#### Given text:
————————

Unfortunately, the park didn't co-operate with this bit of sentimentality. Its signage indicates its short hours, maintained, so it's said, in order to keep homeless people from camping there.
But at 3:18 P.M., on a Sunday, this is what I found:
Speaking of sturdy fences. Also, the waterfall about which the Alliance for Pioneer Square, another outfit that doesn't much like homeless people, brags - well, I didn't catch as much of it as I'd hoped (i.e., any of it) in that photo, but those rocks sure looked dry to me.
So I have no idea whether the park was closed because it's Sunday and that kind of thing happens, or because of COVID-19, or because it's winter, or because UPS, no longer headquartered here, maybe thinks Seattle is overrun with homeless people, or maybe because AECF is having hard times, or what. I only know that it was closed, and I wasn't the only person who knew the time and noticed, while I was there.
The amenities I saw through the fence included benches and trash cans, which latter put them one up on Sound Transit, anyway.
Previously mentioned
I found a street fountain running, as it should be, in Pioneer Square.
The affordable housing project being built near or in part of Fortson Square is being built for the main agency in town that helps American Indian homeless people. Their fences are covered with quotations from old anti-Indian laws.
City Hall Park, though as far as I know no longer city-owned, still has the city's "Temporarily Closed" signs up. Nope, now it's "Permanently Closed", as far as the parks department is concerned, anyhow.
Terrace St starts at City Hall Park, and I took it to my next destination.
(?) Goat Hill
This is a name I like for three more or less linked bits of land that all have grass (two also have trees) and are all on steep parts of First Hill. Two are separated by 6th Ave; the western of those is separated from one to its northwest by a private office building. I don't know who owns the land. The easternmost part has signs barring camping from the City of Seattle, but the Goat Hill Parking Garage east of the northernmost is entirely for King County employees. Anyway, I'm pretty sure none of these three is privately owned.

————————

[Dataset entries]
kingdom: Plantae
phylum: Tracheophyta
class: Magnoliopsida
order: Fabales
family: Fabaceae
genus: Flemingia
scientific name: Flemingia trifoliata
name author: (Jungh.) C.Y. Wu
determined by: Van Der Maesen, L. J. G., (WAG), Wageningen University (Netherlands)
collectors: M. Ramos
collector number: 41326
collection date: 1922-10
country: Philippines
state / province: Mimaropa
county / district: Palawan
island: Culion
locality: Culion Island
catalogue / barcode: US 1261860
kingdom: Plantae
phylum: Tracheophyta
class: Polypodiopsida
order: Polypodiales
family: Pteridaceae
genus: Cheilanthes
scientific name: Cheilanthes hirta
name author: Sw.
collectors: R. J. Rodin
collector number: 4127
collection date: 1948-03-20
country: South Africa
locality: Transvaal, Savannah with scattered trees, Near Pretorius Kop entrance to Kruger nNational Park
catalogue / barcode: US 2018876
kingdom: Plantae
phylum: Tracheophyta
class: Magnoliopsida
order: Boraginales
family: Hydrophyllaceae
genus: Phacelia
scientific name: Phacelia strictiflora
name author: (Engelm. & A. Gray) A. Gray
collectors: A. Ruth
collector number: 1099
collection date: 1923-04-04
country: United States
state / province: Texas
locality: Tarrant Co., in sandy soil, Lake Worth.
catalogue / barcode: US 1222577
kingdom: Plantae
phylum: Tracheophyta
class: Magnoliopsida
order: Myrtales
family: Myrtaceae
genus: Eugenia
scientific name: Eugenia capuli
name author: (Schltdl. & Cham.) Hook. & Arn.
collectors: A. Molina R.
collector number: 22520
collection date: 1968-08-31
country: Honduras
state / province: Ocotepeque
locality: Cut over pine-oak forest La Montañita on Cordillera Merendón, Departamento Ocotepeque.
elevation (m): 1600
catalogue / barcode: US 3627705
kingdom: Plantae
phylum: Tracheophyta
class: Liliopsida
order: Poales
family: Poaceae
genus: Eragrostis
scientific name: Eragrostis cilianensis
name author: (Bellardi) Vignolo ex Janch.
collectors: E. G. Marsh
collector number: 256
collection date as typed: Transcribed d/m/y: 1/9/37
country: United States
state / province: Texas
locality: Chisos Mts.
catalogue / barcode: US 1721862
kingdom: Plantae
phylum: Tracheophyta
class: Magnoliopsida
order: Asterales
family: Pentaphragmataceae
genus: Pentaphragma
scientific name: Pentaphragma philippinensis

————————

#### Problems to solve:
a. Answer these from the Seattle parks text:
(i) At what time and on what day did the writer find the park closed?
(ii) Which amenities did the writer see through the fence?
(iii) What do the city's signs at City Hall Park now say?
b. Resume the Seattle parks text after its final sentence.

#### Responses:
a.
(i) At 3:18 P.M. on a Sunday.
(ii) Benches and trash cans.
(iii) "Permanently Closed."

b.
The northernmost, northeast (actually north) from 5th Ave & Terrace St, was on my list as a separate destination, because OpenStreetMap puts a "Goat Hill P-Patch" there. It certainly isn't an official Department of Neighborhoods P-Patch (and King County runs none, any more than any parks, within Seattle city limits), but it certainly is some sort of P-Patch. Look:
They've got raised beds, and a lockbox, and a hose, and a shelter (that blue thing).
The other two are ones I remember walking past many times to get to various downtown destinations. This one, west (southwest) of 6th Ave between Yesler and that garage, is largely trees:
I found evidence that someone had recently been swept from there (a pile of trash that included packaging for a mattress), which means that for whatever reason - because it's not an official park, because they've become too busy, or because they've gotten lazy - the current sweepers didn't leave this place as clean as I've seen them leave parks earlier this year.
The easternmost parcel, east (northeast) of 6th Ave, is grassier:
That's where I found the no-camping signs.
There are gravelled trails through each parcel, and connecting the two that are west of 6th Ave. So I have at least that much justification for treating them as parks here - someone has put at least some money into their parkishness - besides the obvious fact that they offer trees and grass just a couple of blocks from City Hall Park as was.
I considered putting them into southeast - that easternmost one is across the street from the trail to Kobe Terrace - but they were the only thing I'd have had to add to that set, so it made more sense to group them with this one, about as close.
Well, all for now, dear Diary. Good night, and good days until we meet again, which should be soon after I get to Central Library.